━━ Data listing
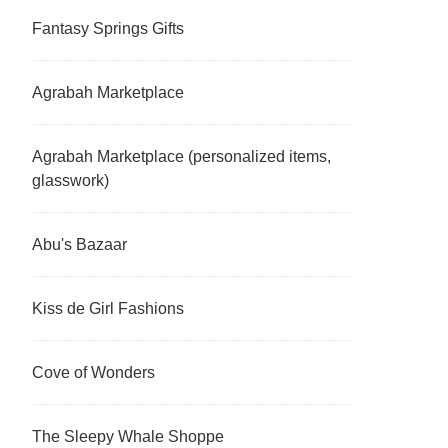
Fantasy Springs Gifts
Agrabah Marketplace
Agrabah Marketplace (personalized items,
glasswork)
Abu's Bazaar
Kiss de Girl Fashions
Cove of Wonders
The Sleepy Whale Shoppe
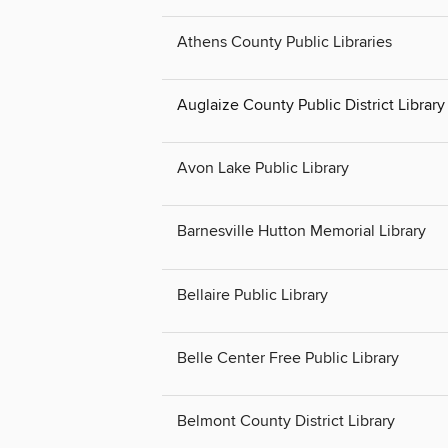
Athens County Public Libraries
Auglaize County Public District Librar
Avon Lake Public Library
Barnesville Hutton Memorial Library
Bellaire Public Library
Belle Center Free Public Library
Belmont County District Library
━━━━
Transcribe the line that contains "Athens County Public Libraries" exactly, then each line after it through the end of the material. Nothing else belongs in the output.

Athens County Public Libraries
Auglaize County Public District Librar
Avon Lake Public Library
Barnesville Hutton Memorial Library
Bellaire Public Library
Belle Center Free Public Library
Belmont County District Library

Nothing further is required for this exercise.